No lacrosse facility. No locker rooms. No team. No tradition. Coach Amanda O'Leary didn't even have an assistant coach.
Nevertheless, the Severna Park graduate did see a bright future for lacrosse in Gainesville.
"They had a plan and a dream, and they just asked us to trust them," Farrell said of O'Leary and Florida athletic director Jeremy Foley, "so seeing their plan and having faith in them and trusting that that was going to happen was all we had to do. We all just came in and trusted them, and we exceeded our expectations, for sure."
In just three years, Farrell and the many other players from her recruiting class — including 10 from Baltimore-area high schools — who stuck it out through a particularly challenging freshman season have the Gators at the top of Division I women's lacrosse. Ranked No. 1, they are the No. 1 seed for the NCAA tournament and will meet No. 4 Syracuse in the national semifinals at 5:30 p.m. Friday at Stony Brook, N.Y.
The Gators (19-2) have won 15 straight games, including two over defending national champion Northwestern, once for the American Lacrosse Conference tournament title. They sealed their trip to the final four with a 15-2 quarterfinal win over No. 15 Penn State last weekend.
"It's such a great experience to see how much our team has grown since freshman year," junior Brittany Dashiell (John Carroll) said, "and just knowing we're the ones who started the program, our freshman class. We always had the goal to get to the final four and eventually the national championship, and it's just an amazing feeling to work through three years of hard work and get to where we area now."
While four other programs — Duke, North Carolina, Northwestern and Syracuse — have made it to the women's Division I final four in their third season, none was seeded first and none won a title. The Tar Heels reached the final four in their second season, but Northwestern is the youngest team to win a national title, taking the crown in 2005, its fourth year of varsity status after the Wildcats spent nine years as a club program.
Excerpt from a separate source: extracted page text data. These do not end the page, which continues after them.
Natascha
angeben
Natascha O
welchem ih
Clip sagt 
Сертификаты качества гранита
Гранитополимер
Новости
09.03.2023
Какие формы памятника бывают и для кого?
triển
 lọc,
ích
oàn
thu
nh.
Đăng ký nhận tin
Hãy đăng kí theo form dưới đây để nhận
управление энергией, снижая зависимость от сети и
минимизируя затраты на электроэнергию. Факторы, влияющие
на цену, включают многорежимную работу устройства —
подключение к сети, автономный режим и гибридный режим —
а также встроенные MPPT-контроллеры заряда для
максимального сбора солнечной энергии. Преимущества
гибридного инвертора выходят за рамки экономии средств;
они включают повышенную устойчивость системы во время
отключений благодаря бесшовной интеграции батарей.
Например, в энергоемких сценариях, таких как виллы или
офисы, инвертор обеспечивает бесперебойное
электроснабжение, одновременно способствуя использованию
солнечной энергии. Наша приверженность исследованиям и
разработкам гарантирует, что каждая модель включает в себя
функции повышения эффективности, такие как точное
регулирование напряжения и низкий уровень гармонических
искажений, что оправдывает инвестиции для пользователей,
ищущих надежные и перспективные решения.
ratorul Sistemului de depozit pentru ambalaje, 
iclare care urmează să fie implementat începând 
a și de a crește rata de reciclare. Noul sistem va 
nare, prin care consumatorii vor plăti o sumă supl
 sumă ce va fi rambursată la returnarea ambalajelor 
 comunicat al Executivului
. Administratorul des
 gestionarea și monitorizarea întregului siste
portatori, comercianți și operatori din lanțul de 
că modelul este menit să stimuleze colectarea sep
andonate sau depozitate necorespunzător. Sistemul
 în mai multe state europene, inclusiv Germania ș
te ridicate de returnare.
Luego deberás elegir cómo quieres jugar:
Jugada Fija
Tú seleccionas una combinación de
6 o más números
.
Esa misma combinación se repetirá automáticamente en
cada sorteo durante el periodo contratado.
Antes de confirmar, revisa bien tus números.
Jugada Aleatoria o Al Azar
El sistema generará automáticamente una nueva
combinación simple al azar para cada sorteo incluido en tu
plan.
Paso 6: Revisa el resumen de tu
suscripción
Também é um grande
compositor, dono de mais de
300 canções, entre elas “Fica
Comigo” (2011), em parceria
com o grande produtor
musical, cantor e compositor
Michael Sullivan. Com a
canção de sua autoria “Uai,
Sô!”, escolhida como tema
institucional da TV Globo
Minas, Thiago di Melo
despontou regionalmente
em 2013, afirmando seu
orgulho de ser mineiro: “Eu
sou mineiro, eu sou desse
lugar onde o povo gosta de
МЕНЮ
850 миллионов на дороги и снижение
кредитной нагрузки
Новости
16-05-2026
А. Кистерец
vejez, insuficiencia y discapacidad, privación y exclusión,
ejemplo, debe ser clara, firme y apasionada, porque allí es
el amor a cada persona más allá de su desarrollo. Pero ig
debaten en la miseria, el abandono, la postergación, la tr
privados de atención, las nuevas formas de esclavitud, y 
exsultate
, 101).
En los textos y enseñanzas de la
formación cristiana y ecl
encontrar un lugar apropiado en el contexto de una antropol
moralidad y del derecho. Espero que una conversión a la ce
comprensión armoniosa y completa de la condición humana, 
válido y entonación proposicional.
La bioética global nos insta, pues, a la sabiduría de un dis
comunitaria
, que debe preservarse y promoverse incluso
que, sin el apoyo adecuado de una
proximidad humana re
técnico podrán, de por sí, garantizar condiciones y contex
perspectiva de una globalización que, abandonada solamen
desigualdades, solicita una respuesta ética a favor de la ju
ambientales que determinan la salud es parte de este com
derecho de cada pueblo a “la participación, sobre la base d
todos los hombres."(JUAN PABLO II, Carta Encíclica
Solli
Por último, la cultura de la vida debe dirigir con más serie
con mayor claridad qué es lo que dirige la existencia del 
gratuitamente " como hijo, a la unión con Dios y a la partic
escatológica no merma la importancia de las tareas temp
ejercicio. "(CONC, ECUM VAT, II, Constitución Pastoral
Although Florida has had a club program, it remained separate when O'Leary was hired and began recruiting for the varsity team. She had a $17 million commitment to a new facility as well as all the amenities a Division I athlete could want; that, combined with the warm weather, the opportunity to play as freshmen and the chance for quick success, helped persuade 17 Maryland girls to head south as part O'Leary's first recruiting class of 24.
Dashiell is one of five finalists for the Tewaaraton Award, presented annually to the best player in the game. She ranks third on the team in scoring after Kitty Cullen (McDonogh) and Ashley Bruns (Mount Hebron). Farrell, Kayla Stolins (Loch Raven), Haydon Judge (St. Mary's) and Emily Dohony (Hereford) start on defense, while Cara Canington (C. Milton Wright), Colby Rhea (McDonogh), Rachel Smith (Mount Hebron) and the team's only senior, Caroline Cochran (St. Mary's), have all seen action.
"They provide the bulk of our program," O'Leary said. "When I hit the road recruiting, it was one of the first places I went to because it had such a strong tradition of having great lacrosse players, that Baltimore area. It was pretty easy to decide where I wanted to start. For our players, they've developed, they've worked hard. It's a testament to their high school coaches and their high school programs."
Many of the Baltimore girls knew each other from club lacrosse. Mostly they played against each other for Sky Walkers, M&D or CC Lax, and at least nine of them arrived in Gainesville with a club teammate.
Having so many players from home helped the young group make it through that difficult freshman season, when there was no one to lead the way, no older teammate to turn to for guidance during their first time away from home.
Dashiell said she sought advice from older friends in other Division I programs, such as former John Carroll teammate Ally Carey at Vanderbilt.
"They were telling me to stick through it for at least a year," Dashiell said, "because it's always hard for any D-I athlete that first fall, because it's such a big change from high school. They were like, you've just got to stick through it — it'll be worth it when you get to [spring] season and you can really see if you like it or not."
Some players left the program, and others considered leaving.
"Freshman year, we had no leadership," Cullen said. "We didn't know what we were doing. We were crying all the time. We didn't know if we would ever make it. I think all of that stuff that we worked through that first year has made us so mentally tough. Coming in last year and doing so well our sophomore year really set high expectations for this year. Making the final four was a huge goal of ours."
Now they've reached that goal. They have their own lacrosse facility, the 1,500-seat Donald R. Dizney Stadium, completed just before the first recruiting class arrived. They have assistant coaches, including Caitlin McFadden, the 2010 Tewaaraton winner from Maryland. And they're rapidly building their own tradition.
"Everyone had expectations that we would be a top team very quickly, but I don't think anyone expected us to make it to the final four our junior year," said Farrell, the Severna Park grad. "It's just so awesome to know that when we graduate and when we look back 10, 20 years from now, we'll know that we started this program and we helped bring it to where it is. To know all the hard work our first two years paid off now, and hopefully next year, as seniors, it will just be really rewarding for us."